Erfahrungsgemäss ist es oft sinnvoll, dass der Kunde ein neues Produkt in einer Art Basiskonfiguration bestellen kann, die ihm schnell und unkompliziert zur Verfügung gestellt wird. Die spezifische Anpassung auf die eigenen Bedürfnisse ist dann nicht Bestandteil des Bestellprozesses, sondern kann nachträglich über eine Serviceplattform vorgenommen werden. Dem Service Provider bietet sich dadurch auch die Möglichkeit, ein Freemium-Angebot zu lancieren, das in der Basiskonfi guration gratis ist und erst durch die Konfiguration des Kunden als Upgrade kostenpflichtig wird.

4. Kontextbasierte Angebote

Kunden sind unberechenbarer geworden: Sie entscheiden schneller und sind weniger treu. Zu wissen, was der Kunde will, bedeutet heute insbesondere, seinen aktuellen Kontext zu kennen und darauf eingehen zu können. Denn wenn ich weiss, was mein Kunde in diesem Augenblick und Umfeld will und ich über einen Kanal verfüge, über den ich ihn jetzt erreichen kann, dann kann ich ihn vielleicht spontan dazu bringen, eine Dienstleistung von mir zu nutzen. Wenn er zustimmt, bekommt er augenblicklich eine Bestätigung und kann schon im nächsten Moment auf die gekaufte Leistung zugreifen. Alle Prozessschritte, die den Kaufprozess verzögern und so den Kunden vielleicht seine Entscheidung hinterfragen lassen, sollen im Hintergrund bzw. nachträglich stattfinden.

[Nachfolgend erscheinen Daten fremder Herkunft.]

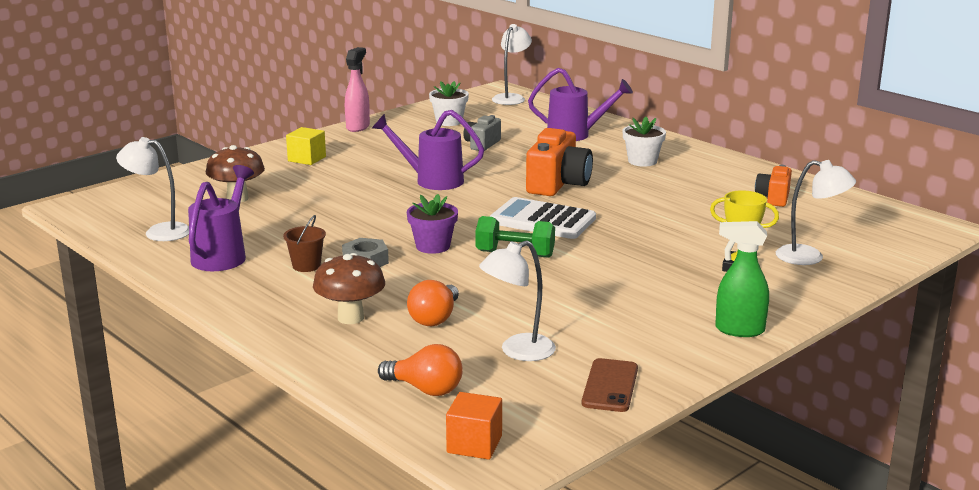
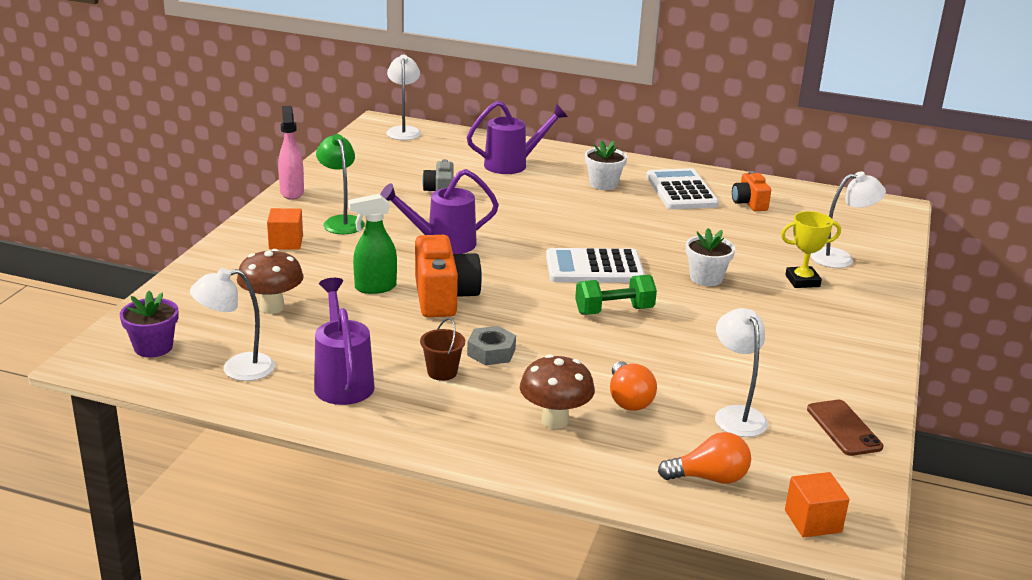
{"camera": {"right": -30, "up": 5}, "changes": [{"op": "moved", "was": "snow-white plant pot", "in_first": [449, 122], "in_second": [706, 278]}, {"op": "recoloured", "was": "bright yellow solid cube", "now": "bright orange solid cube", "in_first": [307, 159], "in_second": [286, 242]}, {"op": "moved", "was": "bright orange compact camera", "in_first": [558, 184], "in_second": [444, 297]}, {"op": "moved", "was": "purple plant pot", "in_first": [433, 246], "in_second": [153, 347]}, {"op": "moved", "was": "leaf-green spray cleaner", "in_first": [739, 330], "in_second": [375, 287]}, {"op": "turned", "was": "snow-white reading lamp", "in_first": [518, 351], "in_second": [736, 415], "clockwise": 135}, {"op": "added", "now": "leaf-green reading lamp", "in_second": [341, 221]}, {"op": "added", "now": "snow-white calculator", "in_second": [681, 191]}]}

Fazit: Automatisch Innovativ

Die IT des Service Providers von morgen stellt agile, kundenorientierte Plattformen zur Verfügung, deren Prozesse durchgehend automatisiert sind. Sie ermöglicht, Partnerschaften mit anderen Dienstleistern einzugehen und gemeinsam mit diesen neue, innovative Services anzubieten. Der Kunde wählt frei, über welchen Kanal er mit dem Provider in Kontakt treten will, und der Provider kann auf neue Kundenbedürfnisse rasch und kontextbezogen  reagieren. Eine so konzipierte Unternehmens-IT trägt wesentlich dazu bei, dass Unternehmen im digitalen Sturm auf Kurs bleiben und der Konkurrenz sogar voraussegeln.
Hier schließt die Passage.